▶ RECORDED INFORMATION
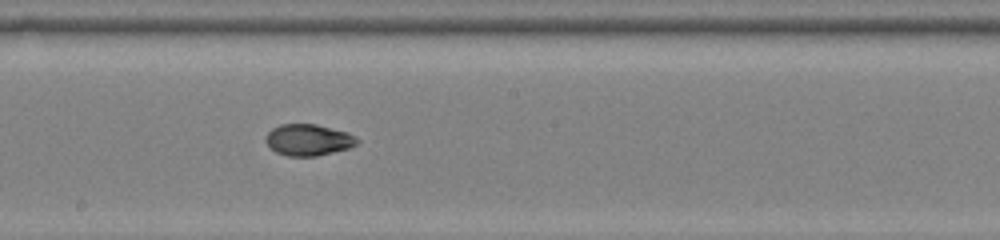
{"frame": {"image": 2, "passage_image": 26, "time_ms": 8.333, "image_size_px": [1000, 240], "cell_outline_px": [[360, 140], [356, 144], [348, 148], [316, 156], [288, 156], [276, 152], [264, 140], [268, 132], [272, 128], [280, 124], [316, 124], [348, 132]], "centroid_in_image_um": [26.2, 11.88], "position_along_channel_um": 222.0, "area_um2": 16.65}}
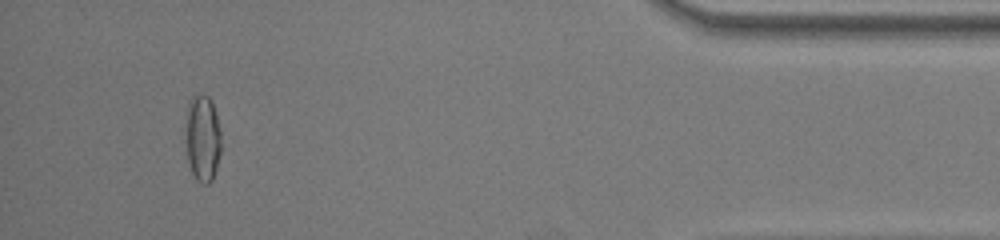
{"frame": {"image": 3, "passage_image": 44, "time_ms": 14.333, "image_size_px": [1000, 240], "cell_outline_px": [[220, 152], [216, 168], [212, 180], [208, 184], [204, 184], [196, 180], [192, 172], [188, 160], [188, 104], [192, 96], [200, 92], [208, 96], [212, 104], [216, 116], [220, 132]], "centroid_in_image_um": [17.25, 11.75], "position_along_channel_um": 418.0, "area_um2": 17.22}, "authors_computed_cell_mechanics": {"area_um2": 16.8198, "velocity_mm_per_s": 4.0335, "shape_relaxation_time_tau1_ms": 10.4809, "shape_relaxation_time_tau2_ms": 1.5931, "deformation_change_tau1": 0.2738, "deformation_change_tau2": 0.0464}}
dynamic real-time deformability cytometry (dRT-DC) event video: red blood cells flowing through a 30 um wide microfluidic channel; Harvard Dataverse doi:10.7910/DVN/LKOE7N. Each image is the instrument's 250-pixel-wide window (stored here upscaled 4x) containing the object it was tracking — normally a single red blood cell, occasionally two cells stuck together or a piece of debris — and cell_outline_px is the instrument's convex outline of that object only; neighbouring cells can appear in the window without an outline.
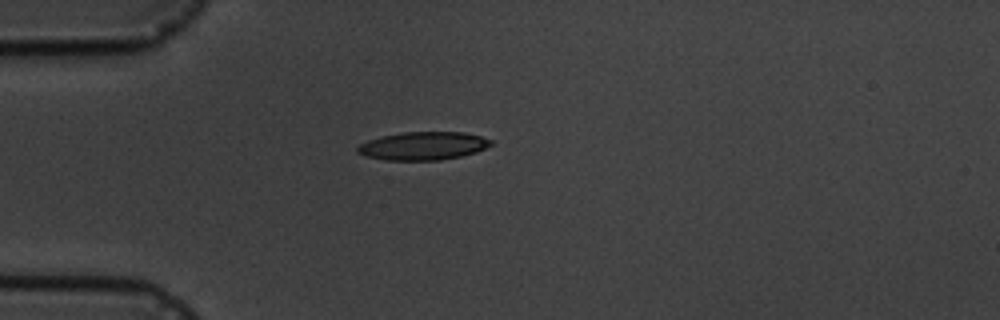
{"species": "common noctule bat (a hibernating species)", "species_latin": "Nyctalus noctula", "temperature_condition": "cold", "stored_images_in_passage": 13, "camera_frame_rate_fps": 3000, "um_per_image_px": 0.085, "animal": {"sex": "male", "body_mass_g": 19.5, "forearm_length_mm": 54.6}, "frame": {"image": 1, "passage_image": 1, "time_ms": 0.0, "image_size_px": [1000, 320], "cell_outline_px": [[492, 144], [476, 152], [460, 156], [440, 160], [384, 160], [368, 156], [356, 152], [356, 148], [360, 144], [368, 140], [384, 136], [404, 132], [464, 132], [480, 136], [492, 140]], "centroid_in_image_um": [35.97, 12.4], "position_along_channel_um": 49.0, "area_um2": 21.68}}
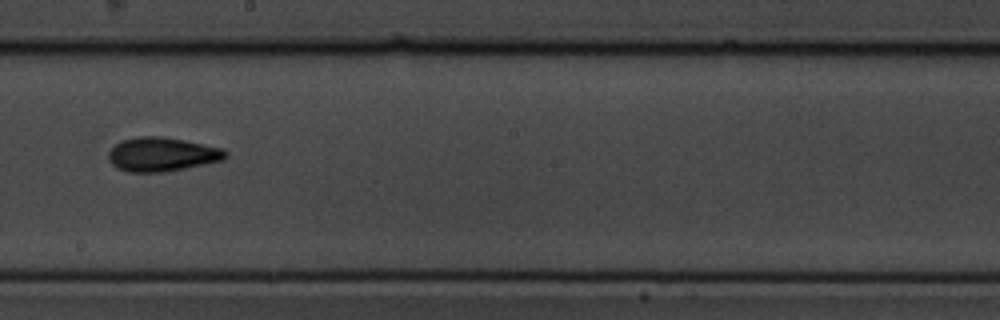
{"frame": {"image": 2, "passage_image": 6, "time_ms": 5.667, "image_size_px": [1000, 320], "cell_outline_px": [[228, 156], [224, 160], [164, 172], [128, 172], [116, 168], [108, 160], [108, 152], [116, 144], [124, 140], [136, 136], [160, 136], [184, 140], [224, 148], [228, 152]], "centroid_in_image_um": [13.78, 13.12], "position_along_channel_um": 234.4, "area_um2": 23.29}}
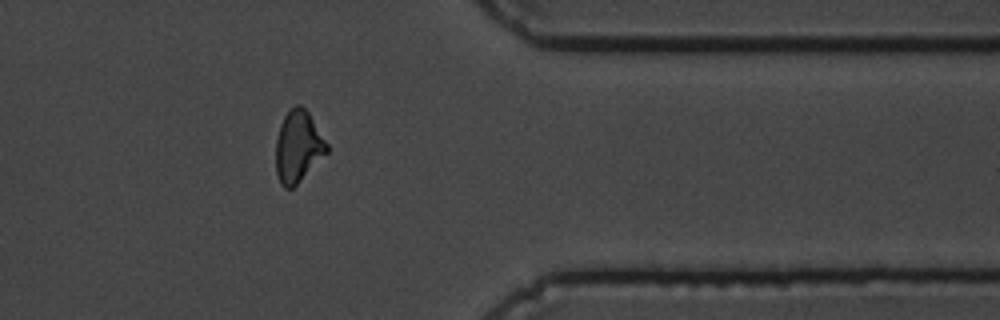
{"frame": {"image": 3, "passage_image": 10, "time_ms": 10.333, "image_size_px": [1000, 320], "cell_outline_px": [[328, 152], [292, 188], [284, 188], [280, 184], [276, 172], [276, 140], [280, 124], [284, 116], [296, 104], [300, 104], [308, 112], [328, 144]], "centroid_in_image_um": [25.33, 12.46], "position_along_channel_um": 386.1, "area_um2": 21.04}, "authors_computed_cell_mechanics": {"area_um2": 21.5594, "velocity_mm_per_s": 3.528, "shape_relaxation_time_tau1_ms": 4.0414, "shape_relaxation_time_tau2_ms": 1.728, "deformation_change_tau1": 0.1133, "deformation_change_tau2": 0.0746}}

▶ GIVEN PROBLEM
Leaving the pictures out, set down exactly the lines from the one with "dynamic real-time deformability" through the end of the records.

▶ EXERCISE OUTPUT
dynamic real-time deformability cytometry (dRT-DC) event video: red blood cells flowing through a 30 um wide microfluidic channel; Harvard Dataverse doi:10.7910/DVN/LKOE7N. Each image is the instrument's 250-pixel-wide window (stored here upscaled 4x) containing the object it was tracking — normally a single red blood cell, occasionally two cells stuck together or a piece of debris — and cell_outline_px is the instrument's convex outline of that object only; neighbouring cells can appear in the window without an outline.
{"species": "common noctule bat (a hibernating species)", "species_latin": "Nyctalus noctula", "temperature_condition": "cold", "stored_images_in_passage": 13, "camera_frame_rate_fps": 3000, "um_per_image_px": 0.085, "animal": {"sex": "male", "body_mass_g": 19.5, "forearm_length_mm": 54.6}, "frame": {"image": 1, "passage_image": 1, "time_ms": 0.0, "image_size_px": [1000, 320], "cell_outline_px": [[492, 144], [476, 152], [460, 156], [440, 160], [384, 160], [368, 156], [356, 152], [356, 148], [360, 144], [368, 140], [384, 136], [404, 132], [464, 132], [480, 136], [492, 140]], "centroid_in_image_um": [35.97, 12.4], "position_along_channel_um": 49.0, "area_um2": 21.68}}
{"frame": {"image": 2, "passage_image": 6, "time_ms": 5.667, "image_size_px": [1000, 320], "cell_outline_px": [[228, 156], [224, 160], [164, 172], [128, 172], [116, 168], [108, 160], [108, 152], [116, 144], [124, 140], [136, 136], [160, 136], [184, 140], [224, 148], [228, 152]], "centroid_in_image_um": [13.78, 13.12], "position_along_channel_um": 234.4, "area_um2": 23.29}}
{"frame": {"image": 3, "passage_image": 10, "time_ms": 10.333, "image_size_px": [1000, 320], "cell_outline_px": [[328, 152], [292, 188], [284, 188], [280, 184], [276, 172], [276, 140], [280, 124], [284, 116], [296, 104], [300, 104], [308, 112], [328, 144]], "centroid_in_image_um": [25.33, 12.46], "position_along_channel_um": 386.1, "area_um2": 21.04}, "authors_computed_cell_mechanics": {"area_um2": 21.5594, "velocity_mm_per_s": 3.528, "shape_relaxation_time_tau1_ms": 4.0414, "shape_relaxation_time_tau2_ms": 1.728, "deformation_change_tau1": 0.1133, "deformation_change_tau2": 0.0746}}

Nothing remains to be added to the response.